The reason, I think, is that in the former kind of case, I'll just assume that the minority somehow ended up having more weight in the overall calculation. That may not be the right explanation but it's one that seems available. On the other hand, when you tell me that every cell of the partition went one way, but the whole went the other, that explanation isn't available, which is what makes it puzzling.
Thanks. I should have said "most of which", not "each of which." I will fix.
You could also point out that an increasing number of women in younger age groups say they're bisexual, so they might be pairing off with each other!
Otherwise, excellent article on this mathematical conundrum!
Thanks. I was assuming that the number of gay men and lesbians is equal, so the numbers stay the same. Bisexual people might skew things a little, but I don't think all that much, just because the base rate is low.

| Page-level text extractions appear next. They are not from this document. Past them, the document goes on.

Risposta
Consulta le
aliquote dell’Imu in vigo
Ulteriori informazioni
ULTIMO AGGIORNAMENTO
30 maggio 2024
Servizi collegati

Somewhere in the middle I realized this was not about Homer Simpson
Gene Heyman’s “Addiction: A Disorder of Choice” seems to dive into this in terms of individual choices aggregated over time. And brings in the psychosocial roles of Values (based on Prudential Rules) as culturally shared shorthands for accepting short-term constraints in order to optimize future outcomes (e.g. wearing a seatbelt). Additionally, the prudential choice must also be readily available (e.g. effective and easy to use seatbelts in every seat).